From the Preface to the Heirs of the Fisherman
A half a century after the Iron Curtain was gone and the Communist ideology consigned to the dustbin of history, the American weekly Time (magazine designated the pontiff as its “Man of the Year” for 1994, explaining its choice in these terms.: “Pope John Paul II has, among many other things, the world’s bulliest pulpit. Few of t his predecessors over the past 2,000 years have spoken from it as often and as forcefully as he. When he talks, it is not only to his flock of nearly a billion; he expects the world to listen. And the flock and the world listen, not, always liking what they hear…People who see him—and countless millions have–do not forget him. His appearances generate an electricity unmatched by anyone else on earth.” Not bad for the heir of a Galilean fisherman….
Paul Gray, “Empire of the Spirit,” Time 144/20 (December 26, 1994): 20
One of the many things we see in many of our popes, and in a particular way in Saint John Paul II, is their human frailty. These men struggle with the same kinds of frailties we all struggle with, and one of the most noted frailties that John Paul II experienced was Parkinson’s disease, at least some form of it. And we remember these images of him shaking quite a bit, especially as he got older. Because of that, what he would do as he got older and more advanced in age and less capable of actually signing his name is that he reached the point where he just started to initial his name, “JP II.”
This item is an example of that. The photograph of him is when he was quite a bit younger, but the signature, “JP II,” indicates that it certainly was signed much later in his pontificate, not long before his death. We can see that there’s a raised stamp to indicate it was signed by him.
I think of him being canonized, and a big part of his holiness was his modeling for us the journey towards sainthood: it was his ability to suffer. He suffered greatly in his final years.

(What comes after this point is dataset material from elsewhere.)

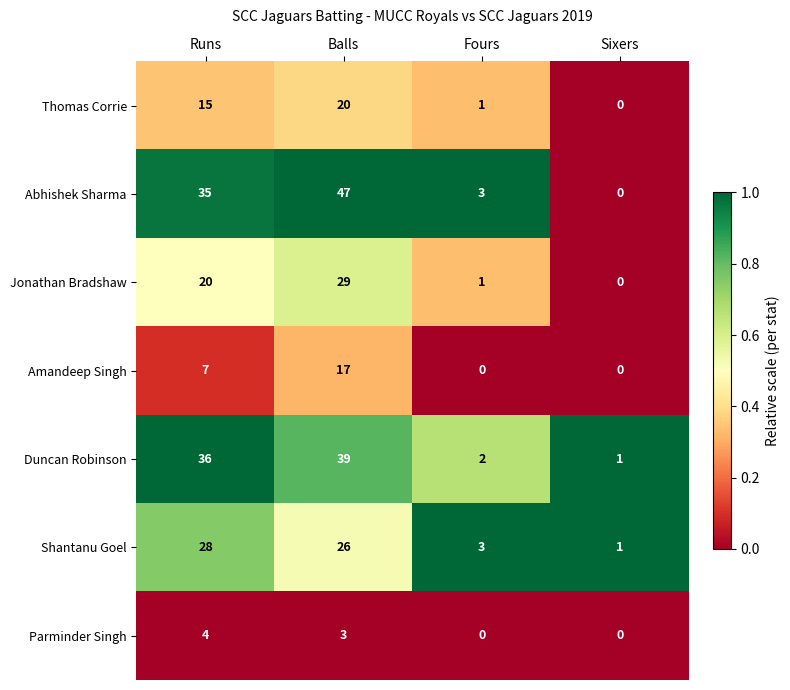

What value does the Thomas Corrie series have at Balls, to the nearest 10?

20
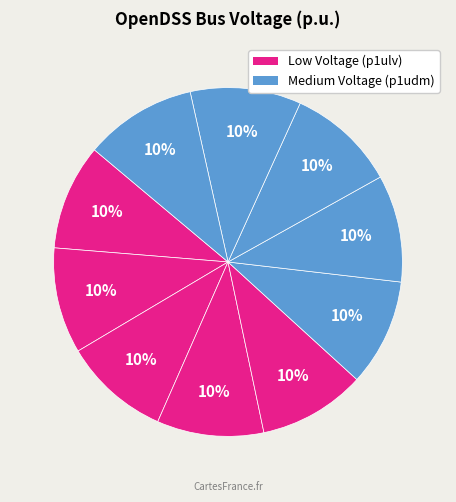

How many segments does this pie chart have?

10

A Memory of a Seminarian in Rome
“I remember the last day he came to the window. I was there in the square as a seminarian in Rome, and he couldn’t speak, and he was shaking you could see, and we all stood in the square cheering him on. I remember thinking to myself, “Holy Father, you don’t need to say anything. You say everything with your life by showing us the beauty and the dignity of human life in the midst of great suffering up to those final moments of journey to the Lord, to the Father’s house.
I think of this small signature that happened later in his life, and I am reminded what a great model and great example he gave to us.”
Pope John Paul showed us the value of the elderly. I had a non-Catholic friend of mine say to me while John Paul was still alive, “Well, how can he lead when he’s so incapacitated?” And I said to him exactly what you’re saying, “In his leadership, what he is doing is showing us the value of the elderly and the dignity of human life.”
That is so important these days—to recognize the dignity and the worth of human life and that everyone still contributes to the life of the Church, to the lives of others, even in the midst of great suffering and illness. So those that are suffering might turn to John Paul II for his prayer and his example to know how to journey with the Lord in the midst of those final days of life. And through that suffering, to offer it up. We certainly saw that in an incredibly graceful way in Saint John Paul the Great: uniting that suffering to the heart of Christ.
Today, we celebrate the memory of Beloved Saint John Paul’s selection as Time Magazine’s, Man of the Year 1994.
Saint John Paul, on the feast of Saint Stephen, pray for us!